If you don’t remember what downtown Dallas was like before its parks revolution, it’s hard to imagine now. And it’s worth keeping in mind that this change has happened with extraordinary speed in the glacial world of public infrastructure.
On Tuesday morning, the tangled braid of roads leading into the east side of downtown was gone. In its place is Carpenter Park, our newest and largest downtown park, a beautiful space, both serene and active, that is an invitation into the central city, a place worthy of the skyline that rises around it and of the iconic sculpture, Portal Park Slice, repositioned as its anchor.

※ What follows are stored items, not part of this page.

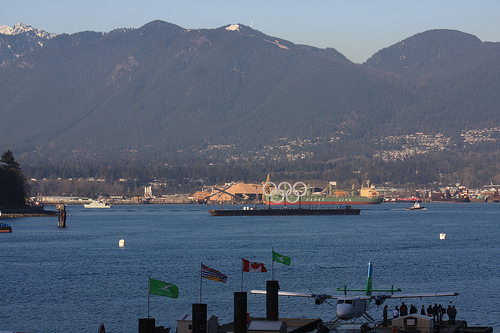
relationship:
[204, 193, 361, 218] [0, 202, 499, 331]
boat in water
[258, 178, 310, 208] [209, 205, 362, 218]
olympic rings on boat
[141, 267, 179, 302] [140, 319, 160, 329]
flag on post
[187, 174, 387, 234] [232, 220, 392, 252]
boat in water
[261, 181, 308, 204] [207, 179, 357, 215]
logo on boat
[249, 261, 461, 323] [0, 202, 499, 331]
airplane on water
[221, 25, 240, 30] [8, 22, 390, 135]
snow on mountain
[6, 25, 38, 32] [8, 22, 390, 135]
snow on mountain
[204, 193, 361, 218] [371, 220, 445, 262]
boat on water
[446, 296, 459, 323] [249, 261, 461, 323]
passengers waiting for airplane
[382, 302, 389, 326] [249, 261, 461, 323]
passengers waiting for airplane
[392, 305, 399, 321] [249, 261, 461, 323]
passengers waiting for airplane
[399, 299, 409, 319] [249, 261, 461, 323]
passengers waiting for airplane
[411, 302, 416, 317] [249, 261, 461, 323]
passengers waiting for airplane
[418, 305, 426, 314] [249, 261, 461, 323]
passengers waiting for airplane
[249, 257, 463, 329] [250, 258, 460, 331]
airplane on pontoons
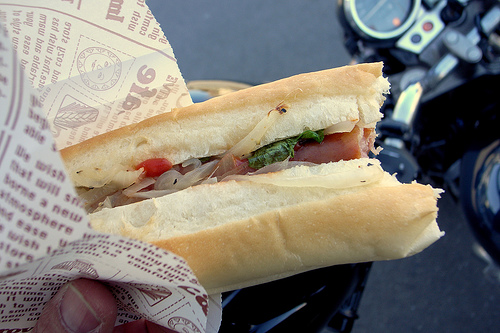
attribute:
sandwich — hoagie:
[46, 43, 455, 290]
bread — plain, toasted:
[51, 51, 460, 304]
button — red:
[420, 16, 443, 36]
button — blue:
[400, 29, 427, 46]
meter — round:
[327, 0, 434, 47]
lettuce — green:
[237, 121, 331, 173]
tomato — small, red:
[129, 144, 191, 183]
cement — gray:
[139, 3, 499, 328]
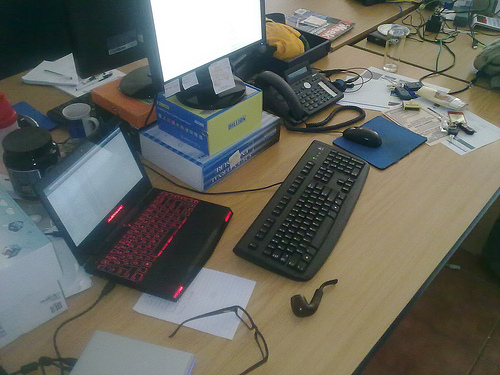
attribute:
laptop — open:
[37, 109, 247, 305]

Dirt has been turning for a little more than a decade to build our downtown parks, and what has been accomplished in so little time is remarkable. It seemed to take “a nanosecond,” as Mary Margaret Jones, the landscape architect responsible for envisioning the downtown parks, said Tuesday.
In truth, some two decades of vision, planning and work have gone into the realization of the downtown parks master plan. Robert Decherd, founder and chairman of Parks for Downtown Dallas and chairman, president and chief executive of DallasNews Corporation, has led this transformational change in concert with many partners, public and private.
On Tuesday, Decherd joined Mayor Eric Johnson and the family of John Carpenter, who gave generously to construct this gift to the city. It was the latest, but not the last, opening ceremony for Parks for Downtown Dallas, which has given the city Civic Garden, West End Square and Pacific Plaza. Harwood Park, its final work under the downtown parks master plan, is under construction and is scheduled to open in spring 2023.
At nearly six acres, Carpenter Park redefines the eastern edge of downtown and its connection to Deep Ellum. It also alters for the better the connection between the city and the people who live in it.
The old park was a statement of the primacy of the roads that got people into and out of downtown. The new park is an embrace of the people who are downtown, who enjoy the city in both its movement and its stillness.
Parks are, as Mayor Johnson said Tuesday, critical infrastructure. They are as integral to the fullness of our lives as the roads that carry us here and there. They are fulfilling and completing.
Downtown Dallas is home now to major parks thanks to a private and public commitment to the master plan that conceived of a radically different city core where beautiful public spaces, rather than towering private buildings, are the center of gravity.
That change will ensure that downtown Dallas endures for generations as a place not only of commerce but also of life.